● **GOAL**: Please pull out every line of the items that contains the string "sketchPlane".

● **DATA ENTRIES**:
┌──

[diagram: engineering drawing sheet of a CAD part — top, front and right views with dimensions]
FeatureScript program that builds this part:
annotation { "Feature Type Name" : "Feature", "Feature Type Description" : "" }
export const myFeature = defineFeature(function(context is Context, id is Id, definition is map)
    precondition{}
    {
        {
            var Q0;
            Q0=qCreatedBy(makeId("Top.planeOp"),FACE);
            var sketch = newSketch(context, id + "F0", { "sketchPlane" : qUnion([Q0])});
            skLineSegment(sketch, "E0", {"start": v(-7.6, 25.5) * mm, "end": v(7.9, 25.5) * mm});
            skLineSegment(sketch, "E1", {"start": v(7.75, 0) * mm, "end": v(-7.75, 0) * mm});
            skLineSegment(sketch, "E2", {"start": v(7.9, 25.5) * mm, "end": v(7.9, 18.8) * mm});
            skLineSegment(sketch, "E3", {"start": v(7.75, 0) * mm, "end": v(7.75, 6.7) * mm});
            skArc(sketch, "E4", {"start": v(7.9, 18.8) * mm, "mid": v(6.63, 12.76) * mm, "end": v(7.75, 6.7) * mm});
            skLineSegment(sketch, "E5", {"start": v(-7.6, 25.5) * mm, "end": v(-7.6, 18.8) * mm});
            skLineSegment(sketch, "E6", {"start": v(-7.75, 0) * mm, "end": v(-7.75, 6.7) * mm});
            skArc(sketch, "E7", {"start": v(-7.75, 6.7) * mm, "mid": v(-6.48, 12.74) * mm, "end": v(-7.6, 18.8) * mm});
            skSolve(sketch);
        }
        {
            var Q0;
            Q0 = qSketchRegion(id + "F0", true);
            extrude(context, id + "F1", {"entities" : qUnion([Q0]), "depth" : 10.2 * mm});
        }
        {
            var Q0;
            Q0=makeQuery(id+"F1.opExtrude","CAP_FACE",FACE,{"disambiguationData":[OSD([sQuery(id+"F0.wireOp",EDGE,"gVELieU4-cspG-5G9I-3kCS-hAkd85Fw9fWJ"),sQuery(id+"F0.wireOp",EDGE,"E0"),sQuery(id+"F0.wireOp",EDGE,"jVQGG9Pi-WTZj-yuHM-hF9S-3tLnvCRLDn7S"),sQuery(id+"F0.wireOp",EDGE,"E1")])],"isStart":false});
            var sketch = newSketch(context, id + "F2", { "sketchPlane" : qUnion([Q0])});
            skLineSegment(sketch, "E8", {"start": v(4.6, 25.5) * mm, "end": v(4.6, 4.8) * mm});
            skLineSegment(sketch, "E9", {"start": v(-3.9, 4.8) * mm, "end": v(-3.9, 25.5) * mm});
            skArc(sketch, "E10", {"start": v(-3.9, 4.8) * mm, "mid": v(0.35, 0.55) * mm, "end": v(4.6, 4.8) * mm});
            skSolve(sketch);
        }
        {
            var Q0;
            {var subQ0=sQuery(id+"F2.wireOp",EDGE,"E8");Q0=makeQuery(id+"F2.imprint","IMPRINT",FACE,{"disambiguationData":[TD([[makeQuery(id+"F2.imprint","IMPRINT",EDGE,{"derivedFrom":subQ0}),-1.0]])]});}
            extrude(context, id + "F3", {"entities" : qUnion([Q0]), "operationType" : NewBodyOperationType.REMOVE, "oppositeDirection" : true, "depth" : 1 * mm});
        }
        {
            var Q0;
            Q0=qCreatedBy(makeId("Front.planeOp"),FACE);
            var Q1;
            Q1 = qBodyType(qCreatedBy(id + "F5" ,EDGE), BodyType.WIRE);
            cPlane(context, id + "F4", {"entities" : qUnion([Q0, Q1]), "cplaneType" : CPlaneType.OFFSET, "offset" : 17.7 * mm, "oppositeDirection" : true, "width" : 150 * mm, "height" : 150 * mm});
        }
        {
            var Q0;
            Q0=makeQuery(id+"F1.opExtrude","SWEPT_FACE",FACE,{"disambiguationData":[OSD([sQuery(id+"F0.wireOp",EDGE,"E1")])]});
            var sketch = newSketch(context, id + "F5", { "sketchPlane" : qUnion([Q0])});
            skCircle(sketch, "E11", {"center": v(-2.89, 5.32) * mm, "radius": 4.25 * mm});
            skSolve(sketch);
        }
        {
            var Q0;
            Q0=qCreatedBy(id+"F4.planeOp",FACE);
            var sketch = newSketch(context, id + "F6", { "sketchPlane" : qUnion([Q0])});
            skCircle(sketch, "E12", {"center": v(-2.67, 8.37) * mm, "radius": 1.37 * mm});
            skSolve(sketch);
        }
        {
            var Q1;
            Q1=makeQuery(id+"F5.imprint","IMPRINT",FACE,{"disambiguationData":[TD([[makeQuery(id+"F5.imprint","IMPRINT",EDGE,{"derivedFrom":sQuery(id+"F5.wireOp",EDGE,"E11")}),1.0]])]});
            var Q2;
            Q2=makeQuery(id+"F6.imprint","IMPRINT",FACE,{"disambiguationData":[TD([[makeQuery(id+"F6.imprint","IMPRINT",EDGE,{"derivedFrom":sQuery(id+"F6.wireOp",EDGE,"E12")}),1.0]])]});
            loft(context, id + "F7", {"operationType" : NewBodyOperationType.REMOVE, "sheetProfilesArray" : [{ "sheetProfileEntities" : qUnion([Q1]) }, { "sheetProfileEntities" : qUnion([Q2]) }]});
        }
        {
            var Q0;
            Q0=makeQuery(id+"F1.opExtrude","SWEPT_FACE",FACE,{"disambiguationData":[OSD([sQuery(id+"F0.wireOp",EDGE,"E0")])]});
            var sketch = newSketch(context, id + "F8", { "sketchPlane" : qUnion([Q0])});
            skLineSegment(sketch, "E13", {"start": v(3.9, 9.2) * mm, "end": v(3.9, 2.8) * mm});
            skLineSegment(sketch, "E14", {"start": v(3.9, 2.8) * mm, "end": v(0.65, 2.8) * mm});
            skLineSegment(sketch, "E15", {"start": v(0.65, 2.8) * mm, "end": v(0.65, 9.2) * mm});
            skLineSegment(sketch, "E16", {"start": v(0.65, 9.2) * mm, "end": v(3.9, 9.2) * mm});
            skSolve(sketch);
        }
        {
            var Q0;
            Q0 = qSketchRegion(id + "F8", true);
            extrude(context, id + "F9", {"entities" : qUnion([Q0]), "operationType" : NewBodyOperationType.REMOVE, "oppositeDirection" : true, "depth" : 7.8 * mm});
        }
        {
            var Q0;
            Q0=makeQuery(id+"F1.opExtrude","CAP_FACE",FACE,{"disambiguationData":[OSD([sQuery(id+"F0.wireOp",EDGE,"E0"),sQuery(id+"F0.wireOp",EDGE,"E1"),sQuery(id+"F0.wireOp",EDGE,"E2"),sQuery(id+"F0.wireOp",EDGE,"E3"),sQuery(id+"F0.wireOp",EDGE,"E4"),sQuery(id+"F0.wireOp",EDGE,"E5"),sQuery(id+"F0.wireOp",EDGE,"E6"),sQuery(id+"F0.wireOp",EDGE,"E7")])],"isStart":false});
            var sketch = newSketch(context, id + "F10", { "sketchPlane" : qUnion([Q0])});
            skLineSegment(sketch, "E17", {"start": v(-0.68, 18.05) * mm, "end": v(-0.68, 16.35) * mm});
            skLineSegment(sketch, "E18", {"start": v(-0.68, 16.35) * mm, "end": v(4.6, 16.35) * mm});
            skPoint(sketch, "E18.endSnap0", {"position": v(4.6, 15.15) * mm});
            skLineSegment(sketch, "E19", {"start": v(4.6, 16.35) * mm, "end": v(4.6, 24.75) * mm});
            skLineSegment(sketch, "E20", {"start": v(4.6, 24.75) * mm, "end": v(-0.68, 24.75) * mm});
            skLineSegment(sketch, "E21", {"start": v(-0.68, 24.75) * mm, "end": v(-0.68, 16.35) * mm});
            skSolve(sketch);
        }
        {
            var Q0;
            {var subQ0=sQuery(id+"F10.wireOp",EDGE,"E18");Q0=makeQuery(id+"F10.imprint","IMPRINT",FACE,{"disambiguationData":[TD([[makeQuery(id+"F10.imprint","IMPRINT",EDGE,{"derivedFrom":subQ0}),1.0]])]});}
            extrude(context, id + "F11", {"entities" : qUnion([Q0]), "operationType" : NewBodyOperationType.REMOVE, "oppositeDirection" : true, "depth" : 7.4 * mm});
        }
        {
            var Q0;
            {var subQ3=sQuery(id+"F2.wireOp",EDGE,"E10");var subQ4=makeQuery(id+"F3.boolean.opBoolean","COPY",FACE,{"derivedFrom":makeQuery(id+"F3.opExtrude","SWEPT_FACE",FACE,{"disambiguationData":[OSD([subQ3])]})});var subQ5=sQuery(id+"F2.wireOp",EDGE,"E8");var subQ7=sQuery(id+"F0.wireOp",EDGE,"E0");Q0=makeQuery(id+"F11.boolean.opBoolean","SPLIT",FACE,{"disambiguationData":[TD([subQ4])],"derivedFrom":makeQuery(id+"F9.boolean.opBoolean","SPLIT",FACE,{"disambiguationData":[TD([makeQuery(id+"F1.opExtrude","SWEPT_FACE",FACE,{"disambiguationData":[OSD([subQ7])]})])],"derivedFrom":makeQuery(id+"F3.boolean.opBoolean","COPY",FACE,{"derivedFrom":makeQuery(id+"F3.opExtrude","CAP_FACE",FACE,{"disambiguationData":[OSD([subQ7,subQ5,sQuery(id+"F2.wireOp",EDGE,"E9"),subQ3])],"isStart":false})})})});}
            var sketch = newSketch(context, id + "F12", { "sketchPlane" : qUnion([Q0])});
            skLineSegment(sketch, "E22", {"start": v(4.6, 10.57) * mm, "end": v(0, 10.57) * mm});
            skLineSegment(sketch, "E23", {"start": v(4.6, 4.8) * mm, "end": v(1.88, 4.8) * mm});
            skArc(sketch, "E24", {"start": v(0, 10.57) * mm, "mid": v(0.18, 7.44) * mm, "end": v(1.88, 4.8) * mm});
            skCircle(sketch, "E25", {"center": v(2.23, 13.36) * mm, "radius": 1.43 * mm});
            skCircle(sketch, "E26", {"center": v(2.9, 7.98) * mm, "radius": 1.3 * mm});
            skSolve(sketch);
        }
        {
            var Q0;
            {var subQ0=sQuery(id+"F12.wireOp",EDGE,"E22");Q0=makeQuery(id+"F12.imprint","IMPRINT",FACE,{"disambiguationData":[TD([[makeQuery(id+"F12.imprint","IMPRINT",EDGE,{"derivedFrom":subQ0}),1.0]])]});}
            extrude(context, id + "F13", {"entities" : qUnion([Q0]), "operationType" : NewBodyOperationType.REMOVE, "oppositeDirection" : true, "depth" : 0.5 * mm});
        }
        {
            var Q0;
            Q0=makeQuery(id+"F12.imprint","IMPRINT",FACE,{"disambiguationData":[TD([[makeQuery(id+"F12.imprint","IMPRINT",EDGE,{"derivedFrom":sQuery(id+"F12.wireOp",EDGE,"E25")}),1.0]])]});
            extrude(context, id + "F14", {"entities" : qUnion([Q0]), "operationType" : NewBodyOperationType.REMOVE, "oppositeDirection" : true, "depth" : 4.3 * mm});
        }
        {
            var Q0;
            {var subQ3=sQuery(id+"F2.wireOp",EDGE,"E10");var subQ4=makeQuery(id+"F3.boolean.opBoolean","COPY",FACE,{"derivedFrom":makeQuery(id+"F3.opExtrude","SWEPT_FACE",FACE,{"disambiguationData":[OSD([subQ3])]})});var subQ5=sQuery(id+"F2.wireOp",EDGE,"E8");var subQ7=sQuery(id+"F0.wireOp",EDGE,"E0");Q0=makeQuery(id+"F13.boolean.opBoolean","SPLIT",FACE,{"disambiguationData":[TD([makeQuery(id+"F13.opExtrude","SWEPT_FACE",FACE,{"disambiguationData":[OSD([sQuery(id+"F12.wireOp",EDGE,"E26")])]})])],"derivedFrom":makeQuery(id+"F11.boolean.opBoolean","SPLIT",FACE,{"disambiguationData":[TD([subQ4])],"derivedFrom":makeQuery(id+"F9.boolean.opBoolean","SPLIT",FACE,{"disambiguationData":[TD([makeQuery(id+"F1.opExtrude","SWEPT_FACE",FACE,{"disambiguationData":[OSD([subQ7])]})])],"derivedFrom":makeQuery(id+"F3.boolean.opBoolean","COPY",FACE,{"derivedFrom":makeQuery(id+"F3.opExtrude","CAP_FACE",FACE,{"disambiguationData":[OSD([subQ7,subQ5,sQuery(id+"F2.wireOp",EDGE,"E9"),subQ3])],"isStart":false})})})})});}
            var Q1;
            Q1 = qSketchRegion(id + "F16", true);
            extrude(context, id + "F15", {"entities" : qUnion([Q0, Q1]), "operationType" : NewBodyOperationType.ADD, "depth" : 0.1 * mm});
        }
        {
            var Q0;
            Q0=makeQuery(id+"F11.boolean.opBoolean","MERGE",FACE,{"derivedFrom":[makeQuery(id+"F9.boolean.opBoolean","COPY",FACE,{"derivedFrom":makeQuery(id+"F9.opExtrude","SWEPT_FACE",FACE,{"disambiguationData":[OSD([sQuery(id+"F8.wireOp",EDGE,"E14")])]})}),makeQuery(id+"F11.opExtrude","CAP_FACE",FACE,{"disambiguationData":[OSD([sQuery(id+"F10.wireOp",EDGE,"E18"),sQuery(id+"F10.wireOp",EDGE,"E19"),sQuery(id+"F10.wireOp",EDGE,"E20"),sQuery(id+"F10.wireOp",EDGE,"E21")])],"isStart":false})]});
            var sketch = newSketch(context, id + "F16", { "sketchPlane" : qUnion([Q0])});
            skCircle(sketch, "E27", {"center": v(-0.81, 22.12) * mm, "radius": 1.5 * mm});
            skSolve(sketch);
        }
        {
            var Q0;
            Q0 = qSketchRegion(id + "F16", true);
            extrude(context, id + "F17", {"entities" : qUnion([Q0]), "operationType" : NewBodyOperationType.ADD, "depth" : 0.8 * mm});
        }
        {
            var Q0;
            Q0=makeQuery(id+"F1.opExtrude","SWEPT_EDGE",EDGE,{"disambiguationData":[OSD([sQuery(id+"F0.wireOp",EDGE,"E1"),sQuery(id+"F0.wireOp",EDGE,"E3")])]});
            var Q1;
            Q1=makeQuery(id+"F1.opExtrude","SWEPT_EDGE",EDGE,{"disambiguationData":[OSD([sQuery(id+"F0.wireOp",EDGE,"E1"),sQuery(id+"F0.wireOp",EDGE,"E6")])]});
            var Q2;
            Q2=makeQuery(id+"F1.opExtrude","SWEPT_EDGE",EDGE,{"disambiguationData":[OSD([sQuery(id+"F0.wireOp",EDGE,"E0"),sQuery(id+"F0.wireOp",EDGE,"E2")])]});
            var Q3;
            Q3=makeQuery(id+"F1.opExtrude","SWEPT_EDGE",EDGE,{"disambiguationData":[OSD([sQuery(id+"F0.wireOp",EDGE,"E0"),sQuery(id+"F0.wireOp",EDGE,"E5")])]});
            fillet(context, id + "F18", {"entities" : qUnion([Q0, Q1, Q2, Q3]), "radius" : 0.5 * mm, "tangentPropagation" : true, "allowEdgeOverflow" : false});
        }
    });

└──

● **CORRECT RESPONSE**:
            var sketch = newSketch(context, id + "F0", { "sketchPlane" : qUnion([Q0])});
            var sketch = newSketch(context, id + "F2", { "sketchPlane" : qUnion([Q0])});
            var sketch = newSketch(context, id + "F5", { "sketchPlane" : qUnion([Q0])});
            var sketch = newSketch(context, id + "F6", { "sketchPlane" : qUnion([Q0])});
            var sketch = newSketch(context, id + "F8", { "sketchPlane" : qUnion([Q0])});
            var sketch = newSketch(context, id + "F10", { "sketchPlane" : qUnion([Q0])});
            var sketch = newSketch(context, id + "F12", { "sketchPlane" : qUnion([Q0])});
            var sketch = newSketch(context, id + "F16", { "sketchPlane" : qUnion([Q0])});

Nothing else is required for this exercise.